Burkholderia cepacia complex (Bcc) bacteria are opportunistic pathogens with high transmissibility and mortality. Here, we report the draft genome sequence of a Bcc strain isolated from a deep abscess culture in an immunocompetent patient with no relevant prior medical history.

ABSTRACT

Burkholderia cepacia complex (Bcc) bacteria are opportunistic pathogens with high transmissibility and mortality.

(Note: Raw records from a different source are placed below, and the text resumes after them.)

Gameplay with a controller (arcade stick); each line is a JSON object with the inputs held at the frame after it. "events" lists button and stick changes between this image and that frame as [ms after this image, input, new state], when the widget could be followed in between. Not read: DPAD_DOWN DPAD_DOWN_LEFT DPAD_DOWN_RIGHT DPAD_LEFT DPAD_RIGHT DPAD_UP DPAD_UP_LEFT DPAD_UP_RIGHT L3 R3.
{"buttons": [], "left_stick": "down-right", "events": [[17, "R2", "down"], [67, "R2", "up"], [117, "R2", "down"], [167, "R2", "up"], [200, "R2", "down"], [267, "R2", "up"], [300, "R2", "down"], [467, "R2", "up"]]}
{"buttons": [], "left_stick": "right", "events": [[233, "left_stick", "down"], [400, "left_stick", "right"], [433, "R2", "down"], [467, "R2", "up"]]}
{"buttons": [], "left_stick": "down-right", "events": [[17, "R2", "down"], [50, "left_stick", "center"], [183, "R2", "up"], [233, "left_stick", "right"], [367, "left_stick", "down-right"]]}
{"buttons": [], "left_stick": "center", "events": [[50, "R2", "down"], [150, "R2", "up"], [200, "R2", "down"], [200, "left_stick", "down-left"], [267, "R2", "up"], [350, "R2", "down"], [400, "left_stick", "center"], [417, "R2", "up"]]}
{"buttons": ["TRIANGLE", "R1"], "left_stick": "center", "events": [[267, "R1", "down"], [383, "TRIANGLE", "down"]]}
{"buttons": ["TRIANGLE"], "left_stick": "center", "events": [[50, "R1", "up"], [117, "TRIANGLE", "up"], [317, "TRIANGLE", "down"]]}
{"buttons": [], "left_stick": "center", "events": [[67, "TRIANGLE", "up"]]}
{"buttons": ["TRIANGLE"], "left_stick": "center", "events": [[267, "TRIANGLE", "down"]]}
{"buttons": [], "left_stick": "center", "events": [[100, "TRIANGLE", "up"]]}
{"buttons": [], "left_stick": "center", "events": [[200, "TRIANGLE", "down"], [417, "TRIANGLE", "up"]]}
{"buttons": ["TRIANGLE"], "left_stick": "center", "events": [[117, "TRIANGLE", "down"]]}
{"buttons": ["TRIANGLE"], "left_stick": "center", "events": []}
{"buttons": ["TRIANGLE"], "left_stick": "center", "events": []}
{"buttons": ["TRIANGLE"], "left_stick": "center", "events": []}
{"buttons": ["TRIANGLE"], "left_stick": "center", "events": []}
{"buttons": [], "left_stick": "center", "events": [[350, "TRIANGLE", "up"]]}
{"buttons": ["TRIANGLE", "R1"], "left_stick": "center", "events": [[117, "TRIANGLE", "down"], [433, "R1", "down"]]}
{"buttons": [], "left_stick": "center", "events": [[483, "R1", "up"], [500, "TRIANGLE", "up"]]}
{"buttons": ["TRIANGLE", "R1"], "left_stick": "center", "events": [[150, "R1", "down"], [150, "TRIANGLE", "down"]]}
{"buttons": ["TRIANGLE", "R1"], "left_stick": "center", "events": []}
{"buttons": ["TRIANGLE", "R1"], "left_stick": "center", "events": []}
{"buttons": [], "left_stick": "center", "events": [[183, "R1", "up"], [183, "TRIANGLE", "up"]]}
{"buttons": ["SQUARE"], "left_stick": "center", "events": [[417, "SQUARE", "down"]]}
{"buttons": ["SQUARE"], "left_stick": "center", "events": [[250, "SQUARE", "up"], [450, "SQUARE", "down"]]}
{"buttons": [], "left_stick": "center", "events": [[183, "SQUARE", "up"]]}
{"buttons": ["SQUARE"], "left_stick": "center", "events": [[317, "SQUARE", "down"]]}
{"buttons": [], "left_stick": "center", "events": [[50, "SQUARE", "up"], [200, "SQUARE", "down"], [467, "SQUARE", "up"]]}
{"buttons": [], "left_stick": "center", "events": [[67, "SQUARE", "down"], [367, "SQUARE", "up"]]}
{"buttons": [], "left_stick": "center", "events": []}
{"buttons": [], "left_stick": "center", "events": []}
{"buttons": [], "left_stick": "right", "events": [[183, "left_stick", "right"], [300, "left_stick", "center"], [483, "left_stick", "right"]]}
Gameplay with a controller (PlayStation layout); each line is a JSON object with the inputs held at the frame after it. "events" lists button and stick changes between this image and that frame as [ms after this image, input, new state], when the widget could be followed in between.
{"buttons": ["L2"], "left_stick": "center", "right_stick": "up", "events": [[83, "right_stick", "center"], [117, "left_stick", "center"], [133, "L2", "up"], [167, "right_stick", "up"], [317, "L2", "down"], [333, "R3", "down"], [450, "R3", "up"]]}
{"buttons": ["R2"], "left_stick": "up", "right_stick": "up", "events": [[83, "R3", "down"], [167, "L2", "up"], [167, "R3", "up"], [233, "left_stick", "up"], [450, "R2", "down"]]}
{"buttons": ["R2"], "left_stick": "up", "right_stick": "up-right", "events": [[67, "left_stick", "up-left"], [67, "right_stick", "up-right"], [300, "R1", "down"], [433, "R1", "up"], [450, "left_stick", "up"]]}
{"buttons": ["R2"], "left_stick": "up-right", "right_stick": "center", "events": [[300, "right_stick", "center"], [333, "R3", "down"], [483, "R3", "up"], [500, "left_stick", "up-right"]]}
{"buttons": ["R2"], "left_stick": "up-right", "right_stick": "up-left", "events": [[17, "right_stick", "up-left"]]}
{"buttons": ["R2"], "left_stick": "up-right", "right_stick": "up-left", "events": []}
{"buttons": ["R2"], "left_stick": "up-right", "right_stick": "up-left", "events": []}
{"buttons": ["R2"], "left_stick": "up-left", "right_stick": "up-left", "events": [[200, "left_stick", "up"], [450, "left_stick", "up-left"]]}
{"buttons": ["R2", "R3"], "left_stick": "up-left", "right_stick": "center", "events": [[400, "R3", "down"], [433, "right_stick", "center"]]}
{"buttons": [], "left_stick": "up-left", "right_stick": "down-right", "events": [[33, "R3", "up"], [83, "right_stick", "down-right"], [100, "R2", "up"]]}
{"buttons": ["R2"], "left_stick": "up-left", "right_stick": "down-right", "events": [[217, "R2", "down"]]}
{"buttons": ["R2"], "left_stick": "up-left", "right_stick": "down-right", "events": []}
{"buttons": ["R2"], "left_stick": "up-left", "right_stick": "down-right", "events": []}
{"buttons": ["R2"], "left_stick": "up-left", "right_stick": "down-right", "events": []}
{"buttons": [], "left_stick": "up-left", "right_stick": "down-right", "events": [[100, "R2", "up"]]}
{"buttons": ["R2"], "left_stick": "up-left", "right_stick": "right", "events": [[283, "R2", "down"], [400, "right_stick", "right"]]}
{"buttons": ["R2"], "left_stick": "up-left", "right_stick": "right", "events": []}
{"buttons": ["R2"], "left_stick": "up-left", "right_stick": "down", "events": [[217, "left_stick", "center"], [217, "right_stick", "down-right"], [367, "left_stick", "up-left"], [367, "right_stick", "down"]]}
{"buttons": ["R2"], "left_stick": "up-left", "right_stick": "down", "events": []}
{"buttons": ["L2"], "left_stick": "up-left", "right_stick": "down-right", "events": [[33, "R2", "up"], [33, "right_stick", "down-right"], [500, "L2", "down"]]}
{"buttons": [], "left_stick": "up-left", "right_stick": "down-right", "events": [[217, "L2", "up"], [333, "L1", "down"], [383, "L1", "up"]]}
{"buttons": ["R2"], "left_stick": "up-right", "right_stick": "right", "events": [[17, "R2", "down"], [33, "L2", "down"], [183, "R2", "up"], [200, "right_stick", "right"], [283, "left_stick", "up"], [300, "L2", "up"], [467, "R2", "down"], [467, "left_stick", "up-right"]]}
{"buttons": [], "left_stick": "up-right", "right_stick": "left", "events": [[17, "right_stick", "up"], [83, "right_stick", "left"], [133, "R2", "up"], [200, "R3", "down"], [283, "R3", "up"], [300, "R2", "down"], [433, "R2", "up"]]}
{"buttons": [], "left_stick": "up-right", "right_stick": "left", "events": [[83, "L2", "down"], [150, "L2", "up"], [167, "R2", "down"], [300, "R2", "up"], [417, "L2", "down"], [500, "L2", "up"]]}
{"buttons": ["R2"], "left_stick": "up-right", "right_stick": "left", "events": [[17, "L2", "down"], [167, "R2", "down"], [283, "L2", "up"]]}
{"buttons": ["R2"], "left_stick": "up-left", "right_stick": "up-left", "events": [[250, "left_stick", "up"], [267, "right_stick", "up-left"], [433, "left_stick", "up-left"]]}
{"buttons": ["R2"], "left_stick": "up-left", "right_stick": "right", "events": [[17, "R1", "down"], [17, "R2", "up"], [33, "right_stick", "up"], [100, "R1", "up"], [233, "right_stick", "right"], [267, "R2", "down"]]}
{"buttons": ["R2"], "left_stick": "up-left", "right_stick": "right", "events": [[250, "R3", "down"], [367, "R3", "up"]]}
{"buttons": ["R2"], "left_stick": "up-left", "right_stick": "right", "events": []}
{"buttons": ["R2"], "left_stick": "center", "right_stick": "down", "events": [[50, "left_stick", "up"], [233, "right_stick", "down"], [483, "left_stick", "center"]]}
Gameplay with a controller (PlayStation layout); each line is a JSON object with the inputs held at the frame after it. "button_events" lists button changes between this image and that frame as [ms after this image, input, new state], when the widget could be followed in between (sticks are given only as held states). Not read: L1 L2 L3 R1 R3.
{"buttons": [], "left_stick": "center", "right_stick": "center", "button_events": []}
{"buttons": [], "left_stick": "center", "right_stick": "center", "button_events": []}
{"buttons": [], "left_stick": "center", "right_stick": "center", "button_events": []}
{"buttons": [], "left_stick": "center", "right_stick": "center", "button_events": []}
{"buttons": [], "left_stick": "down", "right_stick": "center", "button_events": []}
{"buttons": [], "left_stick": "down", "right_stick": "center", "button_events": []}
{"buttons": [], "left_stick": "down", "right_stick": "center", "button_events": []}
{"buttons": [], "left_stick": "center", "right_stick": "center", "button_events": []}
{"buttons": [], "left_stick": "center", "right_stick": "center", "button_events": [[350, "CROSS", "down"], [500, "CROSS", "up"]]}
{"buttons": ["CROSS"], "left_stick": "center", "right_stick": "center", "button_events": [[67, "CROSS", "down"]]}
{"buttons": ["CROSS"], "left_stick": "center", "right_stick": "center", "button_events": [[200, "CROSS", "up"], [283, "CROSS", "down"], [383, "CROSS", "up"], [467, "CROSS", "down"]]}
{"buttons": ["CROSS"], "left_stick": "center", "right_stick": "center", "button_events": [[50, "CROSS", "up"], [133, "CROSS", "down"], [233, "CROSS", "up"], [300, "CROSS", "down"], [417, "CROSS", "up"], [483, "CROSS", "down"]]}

Here, we report the draft genome sequence of a Bcc strain isolated from a deep abscess culture in an immunocompetent patient with no relevant prior medical history.

ANNOUNCEMENT

The Burkholderia cepacia complex (Bcc) is a group of opportunistic pathogens that can cause respiratory tract infections in patients with cystic fibrosis (CF) or persons who are immunocompromised (1). CF patients colonized with Bcc strains may have a life-threatening decline in lung function, leading to significantly increased mortality (2). Transmissible Bcc strains have been related to epidemic outbreaks (3). Multidrug resistance and several virulence factors are recognized as contributing to the transmissibility and persistence of B. cepacia (4, 5). In this announcement, we report the draft genome sequence of a Bcc strain, KCJ3K979, with multiple resistance genes which was isolated from a deep pancreatic abscess culture from an immunocompetent male patient in his late thirties. Bcc strains had been previously isolated over several months from various respiratory tract and blood cultures as well, with increasing resistance phenotypes. The intra-abdominal abscess ultimately resulted in the patient’s demise despite salvage treatment with meropenem-vaborbactam, piperacillin-tazobactam, and minocycline combination therapy, in addition to multiple surgical necrosectomies and washouts. Institutional review board approval was not required for this study.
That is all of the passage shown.